A flaw in using pre-trained pLLMs in protein-protein interaction inference models
Journal:
bioRxiv
Published Date:
Jan 1, 2025
Abstract
With the growing pervasiveness of pre-trained protein large language models (pLLMs), pLLM-based methods are increasingly being put forward for the protein-protein interaction (PPI) inference task. Here, we identify and confirm that existing pre-trained pLLMs are a source of data leakage for the downstream PPI task. We characterize the extent of the data leakage problem by training and comparing small and efficient pLLMs on a dataset that controls for data leakage (“strict”) with one that does not (“non-strict”). While data leakage from pre-trained pLLMs cause measurable inflation of testing scores, we find that this does not necessarily extend to other, non-paired biological tasks such as protein keyword annotation. Further, we find no connection between the context-lengths of pLLMs and the performance of pLLM-based PPI inference methods on proteins with sequence lengths that surpass it.
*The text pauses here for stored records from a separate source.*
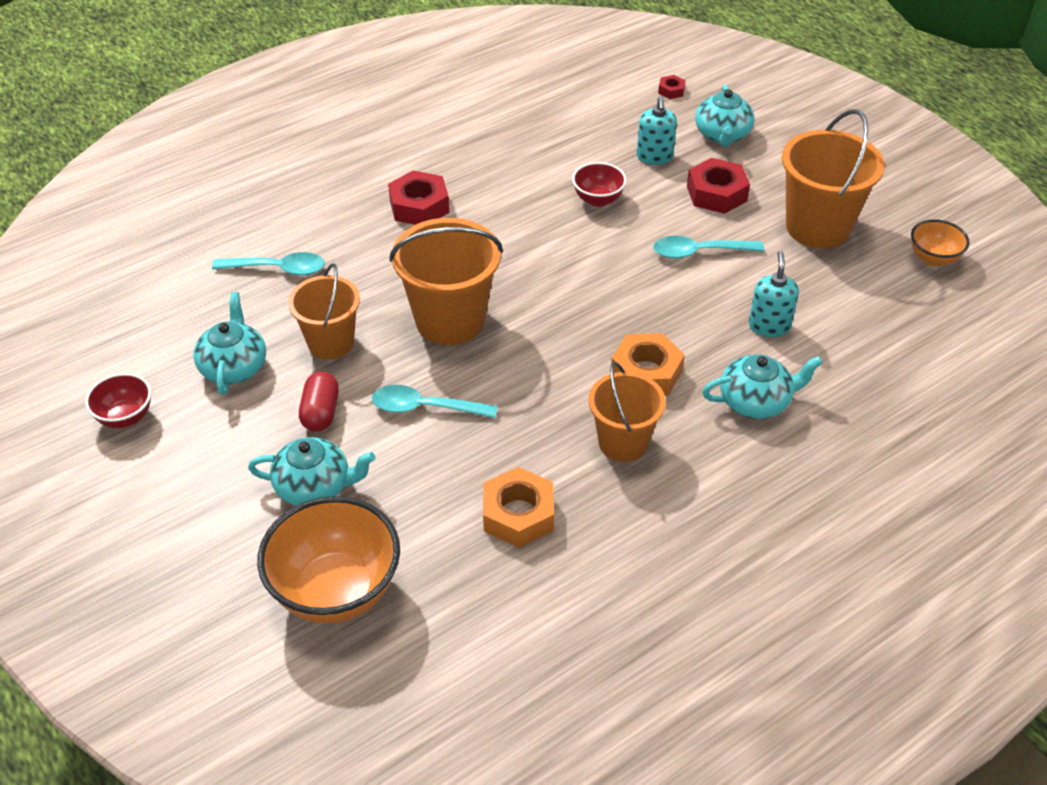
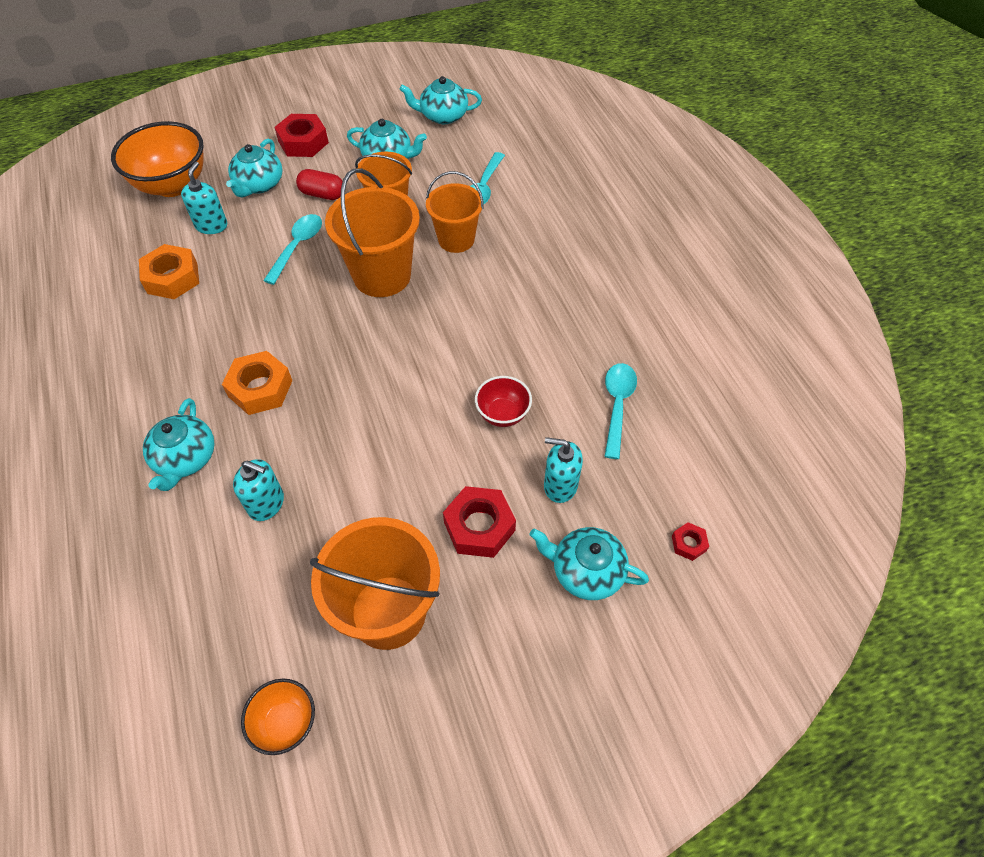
camera: 105 degrees right, 10 degrees up
red bowl [85,373,151,428] -> none
red nut [388,171,449,225] -> red nut moved to [274,114,329,157]
orange bucket [588,362,666,462] -> orange bucket moved to [426,171,484,253]
turquoise spoon [653,236,765,259] -> turquoise spoon moved to [604,363,637,459]
none -> turquoise soap dispenser [181,162,227,234]
none -> turquoise teapot [399,76,482,124]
Furthermore, we show that pLLM-based and non-pLLM-based models fail to generalize in tasks such as prediction of the human-SARS-CoV-2 PPIs or the effect of point mutations on binding-affinities. This study demonstrates the importance of extending existing protocols for the evaluation of pLLM-based models applied to paired biological datasets and identifies areas of weakness of current pLLM models.